If you aren’t completely familiar with the ins and outs of the New Mexico State Land Office, you have company. It plays a significant role in state revenue by generating hundreds of millions of dollars every year for the state’s public schools, universities and hospitals. I personally ran myself through a crash course on the office over the last few weeks, after a recent decision from Land Commissioner Stephanie Garcia Richard started flooding local headlines.

Earlier this month, Garcia Richard announced she was withholding oil and gas leases on the state’s most valuable tracts. The move prompted predictable criticism from the New Mexico Oil and Gas Association and some state Republicans. They want those tracts tapped, like right now. But Garcia Richard says her decision to hold off until royalty rates are hiked will net the office’s beneficiaries (schools and hospitals) hundreds of millions of dollars more than if drilling began today.
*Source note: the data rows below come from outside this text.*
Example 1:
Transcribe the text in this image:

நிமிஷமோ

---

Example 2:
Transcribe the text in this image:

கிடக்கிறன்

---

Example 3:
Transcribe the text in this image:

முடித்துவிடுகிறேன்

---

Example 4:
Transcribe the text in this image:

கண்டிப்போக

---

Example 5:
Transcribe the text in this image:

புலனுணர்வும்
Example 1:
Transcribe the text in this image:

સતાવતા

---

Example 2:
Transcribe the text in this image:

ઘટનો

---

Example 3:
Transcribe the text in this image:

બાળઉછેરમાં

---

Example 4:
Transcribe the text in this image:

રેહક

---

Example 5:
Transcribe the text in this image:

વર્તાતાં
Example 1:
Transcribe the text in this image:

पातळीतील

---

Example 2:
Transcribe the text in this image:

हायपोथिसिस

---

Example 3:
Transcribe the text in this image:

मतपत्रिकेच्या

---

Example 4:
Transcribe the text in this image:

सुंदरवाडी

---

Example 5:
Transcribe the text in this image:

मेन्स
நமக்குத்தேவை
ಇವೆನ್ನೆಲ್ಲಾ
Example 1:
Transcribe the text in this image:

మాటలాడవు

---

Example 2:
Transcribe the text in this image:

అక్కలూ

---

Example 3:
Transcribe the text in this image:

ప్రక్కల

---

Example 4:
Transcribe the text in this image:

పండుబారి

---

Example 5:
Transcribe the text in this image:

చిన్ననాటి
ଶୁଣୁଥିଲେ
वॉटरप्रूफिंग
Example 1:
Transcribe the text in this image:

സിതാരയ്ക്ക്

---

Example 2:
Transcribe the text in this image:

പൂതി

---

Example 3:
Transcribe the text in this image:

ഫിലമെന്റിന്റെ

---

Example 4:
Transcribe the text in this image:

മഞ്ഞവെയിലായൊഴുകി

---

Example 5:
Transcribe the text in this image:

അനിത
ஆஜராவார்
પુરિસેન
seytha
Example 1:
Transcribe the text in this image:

If that leaves you scratching your head through questions like, “Why doesn’t the commissioner raise the rate herself?” or, “Couldn’t she issue one-year leases at the current rate and hike it up next year once the Legislature signs off?” again, you’re not alone. But, during my interview with Garcia Richard, she answers every one of my conceptual questions and thoroughly explains how she came to what is clearly a decision that took quite a bit of consideration.

In fact, I don’t think it’s a stretch to say she’s been thinking about it since 2019. That’s the first time her office urged lawmakers to raise the state’s oil and gas royalty rate, something only they can change. That year, and every year since, rate increases have failed somewhere along their way through the Roundhouse. This year’s proposal hit a roadblock in the Senate Finance Committee. The only question of mine she couldn’t answer was why bills to take more money from oil and gas companies and give it to schools and hospitals have failed each of the last five years.

But, in accepting that a rate increase is not in her direct control, she says she took the action she could. In her mind, sitting on those resources for now is the right decision for her office’s beneficiaries and New Mexico’s voters — the only two groups to whom she’s beholden.

Oil and gas companies make their decisions based on their bottom line. And Garcia Richard says she’s taking up that same mentality, which she explained to me during our interview. “We live in a capitalist system… but when a public official has greed on behalf of public-school kids, somehow that’s not acceptable?”

I’m not going to tell you what to think about the commissioner’s decision, but at the very least, make sure you understand exactly how she came to it before you draw your conclusion.